Copy out the part of the text on trumpet-shaped flowers that begins with "Many flowers look" and ends with "according to species.", substituting "bees" for "hummingbirds" wherever it occurs.

### Page extract
******
Many flowers look like trumpets. Some are large, some are small, and they come in many colors. Trumpet-shaped flowers attract hummingbirds and butterflies into the garden, especially when they are grown en masse. Trumpet-shaped flowers attach to the stem of the plant with a narrow, tubular base, and then flare into a widened mouth that often has curved petals that fold back onto themselves. The length of the flower will vary according to species.
Trees and Shrubs
Brugmansia (Brugmansia spp.), desert willow (Chilopsis linearis), desert honeysuckle (Anisacanthus wrightii) and yellow bells (Tacoma stans) are just a few of the trees and shrubs with flowers that look like trumpets. Brugmansia, hardy in U.S. Department of Agriculture plant hardiness zones 8 through 10, is a tropical shrub whose dramatic trumpet-shaped blooms open after dark. The flower colors include yellow, white and pink. Desert willow is a multistemmed tree that is also cold hardy. Its flower colors include white, burgundy and pink. Desert honeysuckle is a bush that produces bright red flowers. Yellow bells is a large, tropical tree with bright yellow trumpet-shaped blooms. All three of these plants are hardy in USDA zones 7 through 11.
Tender perennials with trumpet-shaped blooms, often grown as annuals, include datura (Datura spp.) and nicotiana (Nicotiana spp.), also known as flowerring tobacco. Hardy in USDA zones 9 and 10, datura has large, trumpet-shaped blooms that face the sky. The night-blooming flowers are either single, double or triple and are typically white or purple. Nicotiana, or flowering tobacco, has flowers that open during the day, but the fragrance is not noticeable until after dark. Hardy in USDA zones 10 and 11, nicotiana's trumpet-shaped blooms come in many colors including green, yellow, white, red, pink and purple.
******
### Data extracts
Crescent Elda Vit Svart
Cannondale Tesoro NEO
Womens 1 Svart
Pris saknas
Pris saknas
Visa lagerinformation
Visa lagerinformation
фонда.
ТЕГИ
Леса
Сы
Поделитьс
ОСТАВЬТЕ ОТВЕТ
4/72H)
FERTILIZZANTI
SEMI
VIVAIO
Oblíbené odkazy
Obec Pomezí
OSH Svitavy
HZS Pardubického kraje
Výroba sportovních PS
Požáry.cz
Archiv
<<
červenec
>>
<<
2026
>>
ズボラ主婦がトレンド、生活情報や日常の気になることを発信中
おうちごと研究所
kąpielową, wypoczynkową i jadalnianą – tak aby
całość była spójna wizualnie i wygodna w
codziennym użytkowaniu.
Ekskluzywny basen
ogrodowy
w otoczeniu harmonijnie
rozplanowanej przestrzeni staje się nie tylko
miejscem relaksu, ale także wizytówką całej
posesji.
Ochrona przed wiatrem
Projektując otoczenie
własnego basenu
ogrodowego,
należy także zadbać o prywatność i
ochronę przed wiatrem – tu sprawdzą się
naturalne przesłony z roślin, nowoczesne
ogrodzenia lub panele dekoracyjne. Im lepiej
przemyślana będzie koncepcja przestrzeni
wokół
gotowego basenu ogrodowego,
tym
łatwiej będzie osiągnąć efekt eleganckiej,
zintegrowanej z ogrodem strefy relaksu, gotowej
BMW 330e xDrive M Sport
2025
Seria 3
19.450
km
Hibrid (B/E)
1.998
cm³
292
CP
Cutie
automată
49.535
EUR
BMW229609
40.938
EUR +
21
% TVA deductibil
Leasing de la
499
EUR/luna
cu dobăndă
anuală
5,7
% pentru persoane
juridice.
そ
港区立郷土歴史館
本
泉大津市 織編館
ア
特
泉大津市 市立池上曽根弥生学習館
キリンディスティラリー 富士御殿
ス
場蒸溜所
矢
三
******
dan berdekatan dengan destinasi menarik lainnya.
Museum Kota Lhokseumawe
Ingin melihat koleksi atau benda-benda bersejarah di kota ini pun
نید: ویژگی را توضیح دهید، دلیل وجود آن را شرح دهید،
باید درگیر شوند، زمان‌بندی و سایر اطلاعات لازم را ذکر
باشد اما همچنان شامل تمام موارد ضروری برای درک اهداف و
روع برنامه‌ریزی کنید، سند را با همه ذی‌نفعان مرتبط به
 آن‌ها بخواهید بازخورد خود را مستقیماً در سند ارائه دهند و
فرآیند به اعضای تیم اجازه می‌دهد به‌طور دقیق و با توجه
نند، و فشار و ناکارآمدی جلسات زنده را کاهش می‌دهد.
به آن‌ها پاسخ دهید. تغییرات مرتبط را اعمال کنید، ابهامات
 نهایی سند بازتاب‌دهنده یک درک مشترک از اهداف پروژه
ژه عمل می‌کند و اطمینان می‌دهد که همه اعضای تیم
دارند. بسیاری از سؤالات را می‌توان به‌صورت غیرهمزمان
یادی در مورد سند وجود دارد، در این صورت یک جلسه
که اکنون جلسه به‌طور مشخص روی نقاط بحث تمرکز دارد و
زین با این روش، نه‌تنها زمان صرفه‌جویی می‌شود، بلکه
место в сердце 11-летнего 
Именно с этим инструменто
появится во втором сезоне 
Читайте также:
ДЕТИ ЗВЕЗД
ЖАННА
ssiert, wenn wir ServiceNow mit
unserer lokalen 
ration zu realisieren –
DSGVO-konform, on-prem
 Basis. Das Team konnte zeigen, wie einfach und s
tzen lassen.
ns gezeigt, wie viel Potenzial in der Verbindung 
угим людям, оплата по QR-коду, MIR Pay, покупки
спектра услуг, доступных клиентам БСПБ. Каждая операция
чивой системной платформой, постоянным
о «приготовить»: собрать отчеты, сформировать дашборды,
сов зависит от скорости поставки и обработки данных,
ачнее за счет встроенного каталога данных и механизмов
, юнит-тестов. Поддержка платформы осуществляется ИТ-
******
### Response for this exercise
Many flowers look like trumpets. Some are large, some are small, and they come in many colors. Trumpet-shaped flowers attract bees and butterflies into the garden, especially when they are grown en masse. Trumpet-shaped flowers attach to the stem of the plant with a narrow, tubular base, and then flare into a widened mouth that often has curved petals that fold back onto themselves. The length of the flower will vary according to species.